Tuesday, June 9, 2015

Christianity and Scholarship in the Public Square, the Guild, and the Church

For the Whole Creation: Christianity and Scholarship in the Public Square, the Guild, and the Church, John Stevens Paul and James old, editors. Valparaiso University, 2010.

What does the Gospel have to do with the intellectual life? What role should Christianity play in the Public Square, academic disciplines, and the Church? How should the Gospel shape the work and life of scholars? These and many others questions concerning how Christian scholars do their work are addressed by scholars from different disciplines and faith traditions. These papers are the result of a conference for the Postdoctoral Fellows Program at Valparaiso University. The four main topics addressed by these papers were: The Christian Academic and the Public Square, The Christian Academic at Home: Finding the Balance, The Christian Academic and the Professional Guild, and the Christian Academic and the Church. All of the papers are thoughtful expressions of their topic that will stimulate Christian reflection on how to pursue Christian scholarship in the Public Square, the Guild, and the Church.

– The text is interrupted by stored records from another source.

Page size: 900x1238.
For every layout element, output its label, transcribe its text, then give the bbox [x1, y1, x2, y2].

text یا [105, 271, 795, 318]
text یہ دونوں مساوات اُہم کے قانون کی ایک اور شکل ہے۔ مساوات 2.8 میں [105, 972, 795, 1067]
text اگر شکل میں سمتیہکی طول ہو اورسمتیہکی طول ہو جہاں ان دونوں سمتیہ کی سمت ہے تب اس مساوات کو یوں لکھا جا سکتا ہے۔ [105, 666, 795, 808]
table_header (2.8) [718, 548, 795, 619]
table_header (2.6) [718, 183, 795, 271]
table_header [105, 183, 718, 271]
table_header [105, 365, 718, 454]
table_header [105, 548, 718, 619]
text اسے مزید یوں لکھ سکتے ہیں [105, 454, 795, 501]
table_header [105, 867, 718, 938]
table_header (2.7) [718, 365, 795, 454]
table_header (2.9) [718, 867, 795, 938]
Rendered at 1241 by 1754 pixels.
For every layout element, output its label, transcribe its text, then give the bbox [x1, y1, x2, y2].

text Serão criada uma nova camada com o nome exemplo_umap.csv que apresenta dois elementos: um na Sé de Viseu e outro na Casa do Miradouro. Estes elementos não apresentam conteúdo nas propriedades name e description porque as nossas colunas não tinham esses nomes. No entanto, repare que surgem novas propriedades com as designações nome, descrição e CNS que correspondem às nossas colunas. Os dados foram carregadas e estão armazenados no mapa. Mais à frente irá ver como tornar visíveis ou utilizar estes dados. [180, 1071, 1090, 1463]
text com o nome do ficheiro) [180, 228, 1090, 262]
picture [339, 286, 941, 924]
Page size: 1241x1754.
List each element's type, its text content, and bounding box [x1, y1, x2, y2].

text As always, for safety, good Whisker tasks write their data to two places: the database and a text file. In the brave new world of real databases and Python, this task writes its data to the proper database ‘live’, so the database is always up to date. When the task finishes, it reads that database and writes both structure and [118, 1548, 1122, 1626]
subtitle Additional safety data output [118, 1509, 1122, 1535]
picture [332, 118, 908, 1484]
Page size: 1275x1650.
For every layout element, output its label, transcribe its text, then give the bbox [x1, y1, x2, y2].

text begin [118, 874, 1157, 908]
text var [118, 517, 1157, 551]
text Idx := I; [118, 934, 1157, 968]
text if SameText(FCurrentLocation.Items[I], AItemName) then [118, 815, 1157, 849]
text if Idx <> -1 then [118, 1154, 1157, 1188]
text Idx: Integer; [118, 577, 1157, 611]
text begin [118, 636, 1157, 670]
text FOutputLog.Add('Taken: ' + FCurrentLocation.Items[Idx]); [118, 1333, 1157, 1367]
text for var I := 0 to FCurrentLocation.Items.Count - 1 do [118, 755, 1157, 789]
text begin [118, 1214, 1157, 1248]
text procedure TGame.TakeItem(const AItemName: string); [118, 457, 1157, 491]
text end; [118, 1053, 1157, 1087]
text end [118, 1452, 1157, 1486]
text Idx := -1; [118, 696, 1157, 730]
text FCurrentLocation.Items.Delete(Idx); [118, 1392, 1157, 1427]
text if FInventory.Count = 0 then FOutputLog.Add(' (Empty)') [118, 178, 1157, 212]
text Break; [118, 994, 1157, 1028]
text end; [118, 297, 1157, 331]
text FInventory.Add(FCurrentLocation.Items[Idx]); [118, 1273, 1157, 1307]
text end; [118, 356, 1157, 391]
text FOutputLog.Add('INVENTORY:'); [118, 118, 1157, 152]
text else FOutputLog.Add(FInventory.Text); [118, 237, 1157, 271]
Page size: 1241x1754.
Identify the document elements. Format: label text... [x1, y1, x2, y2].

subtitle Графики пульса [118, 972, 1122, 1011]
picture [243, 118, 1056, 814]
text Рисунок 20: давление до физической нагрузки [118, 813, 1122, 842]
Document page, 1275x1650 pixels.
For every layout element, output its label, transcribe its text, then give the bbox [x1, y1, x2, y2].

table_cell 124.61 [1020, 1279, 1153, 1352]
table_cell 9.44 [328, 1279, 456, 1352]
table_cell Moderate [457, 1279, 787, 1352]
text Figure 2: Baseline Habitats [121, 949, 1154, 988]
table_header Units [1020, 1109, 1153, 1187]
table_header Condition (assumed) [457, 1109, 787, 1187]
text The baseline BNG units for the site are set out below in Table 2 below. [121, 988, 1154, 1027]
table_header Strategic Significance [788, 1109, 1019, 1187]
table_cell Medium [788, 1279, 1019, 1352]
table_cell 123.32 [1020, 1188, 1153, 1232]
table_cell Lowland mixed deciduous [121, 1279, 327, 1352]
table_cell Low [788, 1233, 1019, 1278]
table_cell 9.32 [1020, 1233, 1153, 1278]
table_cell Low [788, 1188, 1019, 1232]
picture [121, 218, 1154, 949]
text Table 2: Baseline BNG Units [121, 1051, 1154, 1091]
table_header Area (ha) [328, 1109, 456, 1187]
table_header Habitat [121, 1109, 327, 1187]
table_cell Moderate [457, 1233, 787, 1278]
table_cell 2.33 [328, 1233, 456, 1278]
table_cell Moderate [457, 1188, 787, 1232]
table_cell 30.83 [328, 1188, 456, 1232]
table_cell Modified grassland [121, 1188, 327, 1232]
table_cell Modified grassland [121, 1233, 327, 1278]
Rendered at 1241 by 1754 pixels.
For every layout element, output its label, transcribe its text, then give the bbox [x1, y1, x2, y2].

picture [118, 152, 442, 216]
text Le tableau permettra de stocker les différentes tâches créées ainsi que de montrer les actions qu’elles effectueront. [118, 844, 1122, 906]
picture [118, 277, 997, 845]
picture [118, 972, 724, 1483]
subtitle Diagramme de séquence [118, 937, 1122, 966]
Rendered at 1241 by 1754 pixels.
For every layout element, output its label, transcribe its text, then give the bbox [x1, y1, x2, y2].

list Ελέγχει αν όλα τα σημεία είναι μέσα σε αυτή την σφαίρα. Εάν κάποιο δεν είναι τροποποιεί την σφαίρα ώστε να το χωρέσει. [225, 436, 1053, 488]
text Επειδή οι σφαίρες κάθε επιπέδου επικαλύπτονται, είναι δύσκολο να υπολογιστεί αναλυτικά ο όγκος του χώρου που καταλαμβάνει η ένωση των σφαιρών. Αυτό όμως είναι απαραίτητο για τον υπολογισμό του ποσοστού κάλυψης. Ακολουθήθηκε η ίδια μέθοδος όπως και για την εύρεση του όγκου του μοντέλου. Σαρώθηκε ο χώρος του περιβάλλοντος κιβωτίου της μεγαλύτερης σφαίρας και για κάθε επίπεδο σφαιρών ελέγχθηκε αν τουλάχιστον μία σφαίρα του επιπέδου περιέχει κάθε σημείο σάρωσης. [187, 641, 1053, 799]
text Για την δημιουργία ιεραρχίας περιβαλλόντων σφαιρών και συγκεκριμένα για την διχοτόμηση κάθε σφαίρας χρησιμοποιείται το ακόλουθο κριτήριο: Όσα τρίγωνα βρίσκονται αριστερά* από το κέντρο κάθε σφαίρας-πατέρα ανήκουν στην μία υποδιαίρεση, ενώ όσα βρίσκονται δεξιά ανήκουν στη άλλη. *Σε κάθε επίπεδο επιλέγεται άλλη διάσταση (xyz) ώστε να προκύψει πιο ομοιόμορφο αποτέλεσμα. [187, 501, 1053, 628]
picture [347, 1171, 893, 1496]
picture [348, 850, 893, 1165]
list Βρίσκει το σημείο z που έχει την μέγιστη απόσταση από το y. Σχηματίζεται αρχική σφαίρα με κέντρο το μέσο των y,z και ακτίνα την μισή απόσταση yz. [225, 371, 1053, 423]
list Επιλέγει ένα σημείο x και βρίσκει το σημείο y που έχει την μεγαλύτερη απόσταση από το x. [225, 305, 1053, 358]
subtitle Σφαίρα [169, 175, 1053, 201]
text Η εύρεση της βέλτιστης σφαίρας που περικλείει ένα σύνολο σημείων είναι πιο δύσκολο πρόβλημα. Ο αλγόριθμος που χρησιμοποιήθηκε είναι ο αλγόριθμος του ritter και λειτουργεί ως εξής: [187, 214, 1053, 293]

The essays are followed by Mark R. Schwehn's Keynote Address which title is "Embracing Wisdom." Scwehn's major text is Sirach 6:25-28:

My child, from your youth chose discipline, and when you have gray hair/You will find wisdom./ Come to her with all your soul, and keep her ways with all your might./ Search out and seek, and she will become known to you; and when you get/Hold of her, do not let her go./ For at last you will find the rest she gives, and she will be changed into joy for you.

The author thinks that most academics today would object to the idea "that the quest for wisdom is the proper business of the college or university" (118). Most would think that the objective of the university is the "pursuit of specialized knowledge, or the advancement of science, or service to society through scholarship, teaching, and professional formation." Many will think that is the job of religion or that it is an unreachable goal. The author provides three reasons he thinks that Christian academics should see their work as a quest for wisdom. First the Ph.D should mean that we are lovers of wisdom. The second reason "comes to us by virtue of our spiritual/geographical location at the intersection of the ways to and from Athens and Jerusalem" (120). We are inheritors to two different wisdom traditions: Athens and Jerusalem. Both of these traditions are opposed "to the comparatively narrow tradition of scientific rationality that governs and informs so much of higher learning today" (121). The third reason for the quest of wisdom is our "sense of vocation." Dietrich Bonhoeffer "insisted that we Christians have but one call, and that is the call to follow Jesus unconditionally" (122). We are to serve our neighbor through our work. We must pursue our work at a calling. Schwehn notes, "We will and we should spend most of our time working within the narrower domains of our specialties and sub-specialties. But we must, especially in these times, be ready to stand up for the good of our disciplines, and of the larger field of higher learning of which these disciplines are parts, for, in other words, the continuing search for wisdom" (123). Despite the idolization of specialization,  the need for asking the big questions remain. Christian Academics have a role to play in the Public Square, the Guild, and the Church.